Malawi joined the rest of the civilized world to commemorate World Mental Health Day on October 10, which, I daresay, is my birthday. We thank the Lord to have made it alive to this day.

This year, consideration was made as regards mental health as a human right. Thoughtful and deep, as the condition comes with it all kinds of stigma and discrimination.

Hiwa (R) reads her story, as Msadala looks on

As I write, Malawi is gripped with so many mental issues in our midst.

Drug and alcohol abuse is rocking the show; marriages are breaking like nobody’s business. Just come to think of it, students at Robert Blake Secondary School razed the school for the simple reason that the new head teacher was instilling discipline by dealing with a boy found smoking hemp and also for telling the students that they would have less days of entertainment!

On social media, just this week: A man strangles his grand father to death; a man and his wife slay their baby for reasons best known to themselves and in Zomba a man cuts his wife’s head off. Are these macabre deeds becoming more pronounced because of the way information is flowing these days with social media or is it because many are walking with mental illnesses?

The times are hard. The economy is tanking. The Kwacha is buying less and it appears those in leadership positions feel they are the best thing ever to happen to this country.

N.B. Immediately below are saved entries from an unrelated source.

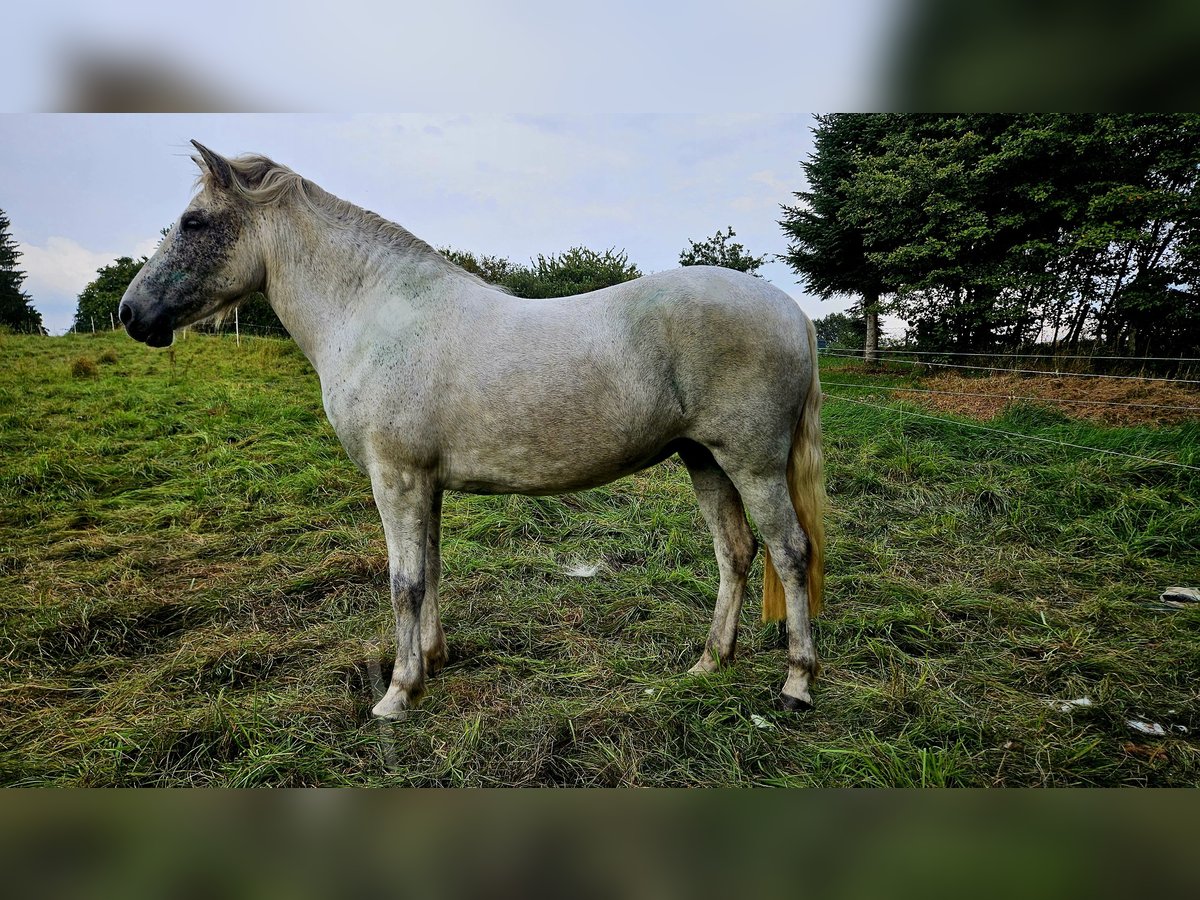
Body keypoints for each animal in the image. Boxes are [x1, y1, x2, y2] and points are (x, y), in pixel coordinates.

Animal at [121, 139, 830, 720]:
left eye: (193, 221)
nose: (130, 313)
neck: (375, 315)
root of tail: (793, 311)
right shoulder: (424, 484)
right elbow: (430, 571)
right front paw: (431, 663)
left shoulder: (397, 480)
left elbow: (404, 584)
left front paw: (397, 694)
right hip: (702, 458)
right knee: (736, 553)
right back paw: (708, 664)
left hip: (752, 464)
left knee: (790, 553)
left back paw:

The depression and stress is well too much taking all of us to the edges of delirium, schizophrenia and other extreme mental health defects.

It is self-evident that experts in the field are too few. Provision of wellness services is way too high for the Malawian on the street to afford.

At times, what happens in the country borders on mental defects in high places as well.

Figure this: former president Peter Mutharika joins the commemoration of the Mulhako wa Alhomwe. The best thing he feels like saying is declaring his intention to contest at the 2025 presidential elections.

He is still a bitter man after losing the fresh presidential election but to air those political jabs at a cultural event is nothing but a defect any psychiatrist would be quick to jump on.

Just as misguided as Mutharika, the other day Malawi Congress Party secretary general Eissenhower Mkaka sounded like someone that needed some attention at the lunatic asylum. It was at the late John Tembo’s funeral.

In his eulogy, Mkaka was requesting Tembo to report to first president Hastings Kamuzu Banda that the wheels running the country were well greased with Chakwera. He said Tembo should be the harbinger of good tidings to the Ngwazi that Chakwera was doing so much to raise the standards of Malawians in all sectors.

At no point did he ask Tembo to deliver a message that the price of maize and virtually everything else was sky-rocketing daily under Chakwera and that life is unbearable under his rule. And, for that matter, who in their full control of intellectual senses would turn a funeral into a political rally?

While we have in our hands one of the most inconsiderate, heavily insensitive government, it also is clear that the opposition needed a mental check up last week. Where is the opposition? All we hear is that Kondwani Nankhumwa is ready to face Mutharika at the DPP convention and that he will win since he has never lost in an election.

Who will appease the spirits that have cast on us this spell of mental sommersaults? What libations do we have to offer that the gods may intermit us this evil? Only time will tell.